JCPS considers splitting up students in struggling middle schools
LOUISVILLE, Ky. (WDRB) -- Radical changes could be on the way for some low performing JCPS schools. The school board is considering making changes in an effort to improve student and teacher performance.
District officials are considering a plan that would affect four schools and - in some cases - could require students and teachers to attend class up until 5 p.m. Those changes could take place as early as next school year.
Community input meetings have been taking place across Louisville to discuss the proposed changes. On Monday, Frost Middle School parents in the Shawnee neighborhood brought their questions ready for district and school officials.
Parents expressed legitimate worries--everything from mixing age groups to longer school days. But the district says, this plan will work to bring the school up from its low performing ranks.
Alicia Price has an eighth grader at Frost Middle School. She said he has struggled since transferring there. "He cannot learn. They're not quiet. They can't get a hold of their class. There is no discipline or structure in the school, and so he can't focus."
Although her son is moving on next year, she came to one of many community input sessions to find out about proposed changes that are aimed at bettering the low performing school.
Part of the proposal is making Frost sixth grade only, while 7th and 8th graders will be sent to Valley High school.
The current principal at Valley High School, Robert Stephenson says the plan will allow the sixth graders more time to transition from elementary to middle without the distraction of upper classmen. "I think running that 6th grade academy will give those kids a year to mature and get ready for that 7th and 8th grade year."
The proposal also makes for a longer school day for 6th graders.
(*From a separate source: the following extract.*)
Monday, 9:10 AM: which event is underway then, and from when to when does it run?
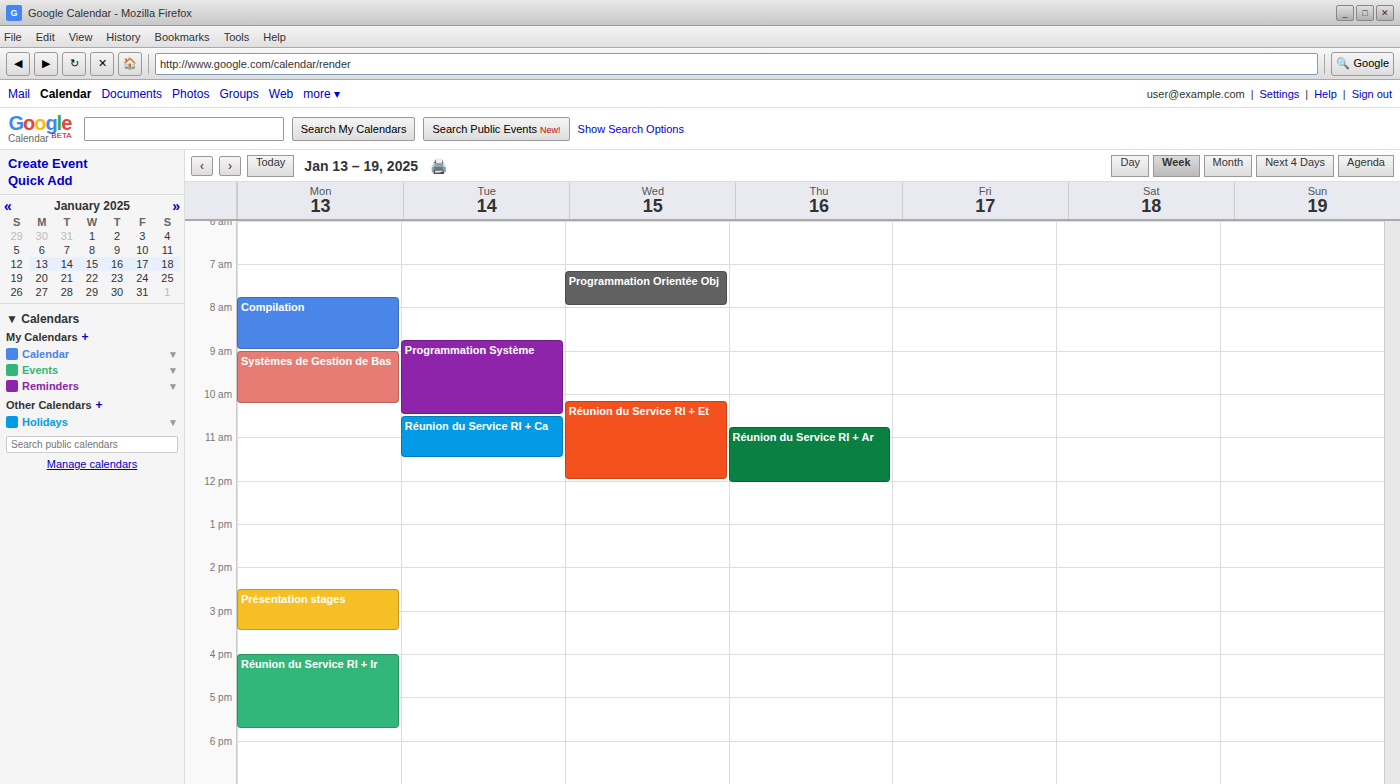
"Systèmes de Gestion de Bas", 9:00 AM to 10:15 AM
District officials say school would end closer to 5 p.m. allowing for more learning.
Parents said they were concerned about transportation with the later school days. They also said they didn't want their kids getting home late.
But advocates assured busses would run late to all neighborhoods, and that the longer days would be worth it. They say it will give the kids the extra academic attention they need.
Concerns were also expressed about mixing 7th and 8th graders with high schoolers.
"If I had a 12-year-old daughter, I don't want her around high school boys, or vice versa with my boy and girls," said Price. "With the maturity levels, as a parent, you don't want that."
But Stephenson said the students will be well divided. "We'll house them in another section, we'll have separate lunch times, they'll run on a separate bell schedule," he said. "There will not be hardly any interaction with the high school kids."
Frost and Valley aren't the only schools facing changes. Myers Middle School and Shawnee High School are also on the agenda for changes.
At Myers Middle School, plans call for adding a magnet program for a Cadet Academy, where students would focus on ROTC. The district claims students in the program have fewer suspensions, better attendance and better test scores.
The Academy at Shawnee, which is one of the lowest performing schools in the state, would focus on community based learning -- partnering with the University of Louisville to improve teacher and student performance.
And despite concerns, many parents from these struggling schools say--at this point--they're open to almost anything. "Anything that's going to make my child do better, I can go along with it," said Robert Garth, father of a 6th grader at Frost.
The JCPS School Board will hold a community work session before their regularly scheduled meeting on October 14. The work session is open to the public and starts at 4 p.m.